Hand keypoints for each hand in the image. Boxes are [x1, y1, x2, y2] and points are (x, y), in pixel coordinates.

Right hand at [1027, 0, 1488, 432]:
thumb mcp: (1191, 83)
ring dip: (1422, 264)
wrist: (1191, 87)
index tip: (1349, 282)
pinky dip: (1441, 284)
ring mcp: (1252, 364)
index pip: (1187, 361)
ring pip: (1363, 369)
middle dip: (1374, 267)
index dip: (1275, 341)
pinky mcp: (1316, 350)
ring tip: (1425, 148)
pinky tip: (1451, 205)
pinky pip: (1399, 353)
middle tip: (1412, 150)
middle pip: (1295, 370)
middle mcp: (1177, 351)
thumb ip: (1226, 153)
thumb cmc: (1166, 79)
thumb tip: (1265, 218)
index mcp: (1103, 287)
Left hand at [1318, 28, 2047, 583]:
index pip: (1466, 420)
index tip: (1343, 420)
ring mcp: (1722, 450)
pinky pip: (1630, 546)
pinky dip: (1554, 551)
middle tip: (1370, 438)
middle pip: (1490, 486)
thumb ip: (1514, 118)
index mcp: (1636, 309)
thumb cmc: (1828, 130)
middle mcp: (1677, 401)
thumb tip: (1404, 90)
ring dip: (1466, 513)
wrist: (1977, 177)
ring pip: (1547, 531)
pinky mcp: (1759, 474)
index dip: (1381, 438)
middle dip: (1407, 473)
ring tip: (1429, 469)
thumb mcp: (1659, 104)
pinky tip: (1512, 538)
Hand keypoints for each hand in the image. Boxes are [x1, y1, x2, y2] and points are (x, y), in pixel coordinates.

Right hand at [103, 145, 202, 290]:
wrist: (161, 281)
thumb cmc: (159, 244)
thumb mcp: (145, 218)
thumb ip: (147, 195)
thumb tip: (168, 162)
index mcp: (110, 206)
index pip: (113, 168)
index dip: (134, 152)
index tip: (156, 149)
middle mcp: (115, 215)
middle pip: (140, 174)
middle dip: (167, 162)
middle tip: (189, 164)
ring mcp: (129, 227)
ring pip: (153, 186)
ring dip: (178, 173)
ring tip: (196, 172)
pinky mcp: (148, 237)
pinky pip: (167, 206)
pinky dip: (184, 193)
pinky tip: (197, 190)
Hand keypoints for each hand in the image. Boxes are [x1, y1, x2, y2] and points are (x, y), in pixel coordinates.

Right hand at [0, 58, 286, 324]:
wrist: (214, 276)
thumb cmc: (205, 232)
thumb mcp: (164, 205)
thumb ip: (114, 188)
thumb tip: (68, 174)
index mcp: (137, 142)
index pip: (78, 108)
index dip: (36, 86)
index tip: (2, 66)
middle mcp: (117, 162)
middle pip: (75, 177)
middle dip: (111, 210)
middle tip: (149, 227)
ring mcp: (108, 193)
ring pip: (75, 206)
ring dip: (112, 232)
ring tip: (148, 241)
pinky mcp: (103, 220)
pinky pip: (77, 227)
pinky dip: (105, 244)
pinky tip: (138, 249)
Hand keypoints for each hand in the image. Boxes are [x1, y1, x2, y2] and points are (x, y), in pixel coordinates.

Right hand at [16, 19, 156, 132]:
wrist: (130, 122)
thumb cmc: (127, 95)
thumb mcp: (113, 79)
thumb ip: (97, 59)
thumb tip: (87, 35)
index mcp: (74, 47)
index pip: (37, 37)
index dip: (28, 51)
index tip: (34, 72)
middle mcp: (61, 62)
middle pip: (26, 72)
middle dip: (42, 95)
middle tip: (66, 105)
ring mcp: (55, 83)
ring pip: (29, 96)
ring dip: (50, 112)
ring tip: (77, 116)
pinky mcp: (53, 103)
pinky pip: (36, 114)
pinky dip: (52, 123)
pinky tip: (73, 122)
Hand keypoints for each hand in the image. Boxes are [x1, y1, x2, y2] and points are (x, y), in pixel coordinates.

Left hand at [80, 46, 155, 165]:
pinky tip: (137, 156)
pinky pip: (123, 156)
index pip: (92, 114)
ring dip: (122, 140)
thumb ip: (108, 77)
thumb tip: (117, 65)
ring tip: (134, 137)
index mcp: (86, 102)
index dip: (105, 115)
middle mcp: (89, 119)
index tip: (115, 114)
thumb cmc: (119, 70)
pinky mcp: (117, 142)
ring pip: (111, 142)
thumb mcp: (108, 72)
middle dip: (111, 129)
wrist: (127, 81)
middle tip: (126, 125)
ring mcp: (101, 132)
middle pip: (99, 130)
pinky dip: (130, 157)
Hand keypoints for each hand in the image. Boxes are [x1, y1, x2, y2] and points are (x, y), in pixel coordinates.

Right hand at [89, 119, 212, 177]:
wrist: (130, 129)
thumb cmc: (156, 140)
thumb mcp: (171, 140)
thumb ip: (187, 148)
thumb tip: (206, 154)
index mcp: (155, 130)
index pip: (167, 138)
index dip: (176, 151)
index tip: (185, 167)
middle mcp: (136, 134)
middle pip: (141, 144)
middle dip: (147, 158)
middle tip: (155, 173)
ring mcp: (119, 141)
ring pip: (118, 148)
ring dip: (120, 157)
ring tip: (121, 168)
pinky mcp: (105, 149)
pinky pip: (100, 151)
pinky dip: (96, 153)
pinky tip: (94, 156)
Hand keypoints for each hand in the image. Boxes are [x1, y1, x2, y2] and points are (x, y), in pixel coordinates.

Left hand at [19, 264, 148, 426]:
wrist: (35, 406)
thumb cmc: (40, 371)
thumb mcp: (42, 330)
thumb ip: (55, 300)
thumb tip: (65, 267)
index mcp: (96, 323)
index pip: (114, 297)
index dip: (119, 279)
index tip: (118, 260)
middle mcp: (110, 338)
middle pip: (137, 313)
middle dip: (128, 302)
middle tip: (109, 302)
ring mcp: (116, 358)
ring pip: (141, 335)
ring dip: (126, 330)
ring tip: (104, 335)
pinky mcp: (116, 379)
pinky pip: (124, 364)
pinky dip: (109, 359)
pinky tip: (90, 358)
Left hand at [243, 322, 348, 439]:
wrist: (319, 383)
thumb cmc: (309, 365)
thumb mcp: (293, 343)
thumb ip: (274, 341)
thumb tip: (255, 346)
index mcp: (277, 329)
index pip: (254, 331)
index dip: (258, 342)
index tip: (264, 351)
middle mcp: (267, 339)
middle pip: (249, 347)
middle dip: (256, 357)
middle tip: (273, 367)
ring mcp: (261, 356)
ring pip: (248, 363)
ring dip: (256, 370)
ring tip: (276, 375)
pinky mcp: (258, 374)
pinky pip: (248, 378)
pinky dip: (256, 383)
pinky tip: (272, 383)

(EXERCISE AIM):
Of all the entries above, repeat only the lines from the line that has "thumb cmc: (159, 244)" to the line that has "ring dip: (178, 173)", both lines included, exactly.

(EXERCISE ANSWER):
thumb cmc: (159, 244)
thumb mcp: (145, 218)
thumb ip: (147, 195)
thumb tip: (168, 162)
index mcp: (110, 206)
index pip: (113, 168)
index dip: (134, 152)
index tip: (156, 149)
middle mcp: (115, 215)
middle pip: (140, 174)
middle dip: (167, 162)
middle tip: (189, 164)
ring mcp: (129, 227)
ring pip: (153, 186)
ring dip: (178, 173)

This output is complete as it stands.